[EXERCISE DATA]

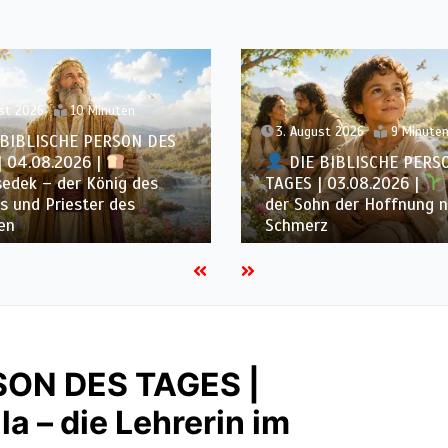
st 2026
10 Minuten
3. August 2026
9 Minute
BIBLISCHE PERSON DES
| 04.08.2026 |
DIE BIBLISCHE PERS
edek – der König des
TAGES | 03.08.2026 |
s und Priester des
der Sohn der Hoffnung 
en
Schmerz
SON DES TAGES |
la – die Lehrerin im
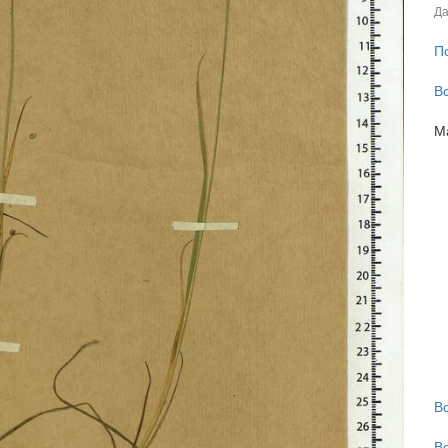
Да
П
В
М
В
В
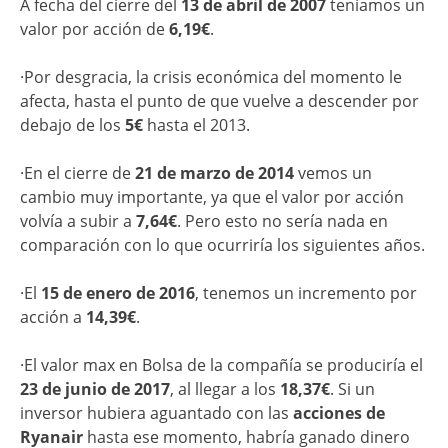
A fecha del cierre del
13 de abril de 2007
teníamos un
valor por acción de
6,19€
.
·Por desgracia, la crisis económica del momento le
afecta, hasta el punto de que vuelve a descender por
debajo de los
5€
hasta el 2013.
·En el cierre de
21 de marzo de 2014
vemos un
cambio muy importante, ya que el valor por acción
volvía a subir a
7,64€
. Pero esto no sería nada en
comparación con lo que ocurriría los siguientes años.
·El
15 de enero de 2016
, tenemos un incremento por
acción a
14,39€
.
·El valor max en Bolsa de la compañía se produciría el
23 de junio de 2017
, al llegar a los
18,37€
. Si un
inversor hubiera aguantado con las
acciones de
Ryanair
hasta ese momento, habría ganado dinero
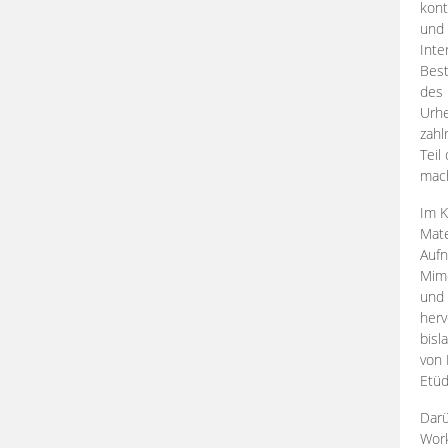
kont
und 
Inte
Best
des 
Urhe
zahl
Teil
mac
Im K
Mate
Aufn
Mime
und
herv
bisl
von 
Etüd
Darü
Work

[/EXERCISE DATA]

WHAT NEEDS TO BE DONE:
Retype the text from all of the rows above, line for line, and leave the pictures out of your answer.

WRITTEN RESPONSE:
st 2026
10 Minuten
3. August 2026
9 Minute
BIBLISCHE PERSON DES
| 04.08.2026 |
DIE BIBLISCHE PERS
edek – der König des
TAGES | 03.08.2026 |
s und Priester des
der Sohn der Hoffnung 
en
Schmerz
SON DES TAGES |
la – die Lehrerin im
Да
П
В
М
В
В
A fecha del cierre del
13 de abril de 2007
teníamos un
valor por acción de
6,19€
.
·Por desgracia, la crisis económica del momento le
afecta, hasta el punto de que vuelve a descender por
debajo de los
5€
hasta el 2013.
·En el cierre de
21 de marzo de 2014
vemos un
cambio muy importante, ya que el valor por acción
volvía a subir a
7,64€
. Pero esto no sería nada en
comparación con lo que ocurriría los siguientes años.
·El
15 de enero de 2016
, tenemos un incremento por
acción a
14,39€
.
·El valor max en Bolsa de la compañía se produciría el
23 de junio de 2017
, al llegar a los
18,37€
. Si un
inversor hubiera aguantado con las
acciones de
Ryanair
hasta ese momento, habría ganado dinero
kont
und 
Inte
Best
des 
Urhe
zahl
Teil
mac
Im K
Mate
Aufn
Mime
und
herv
bisl
von 
Etüd
Darü
Work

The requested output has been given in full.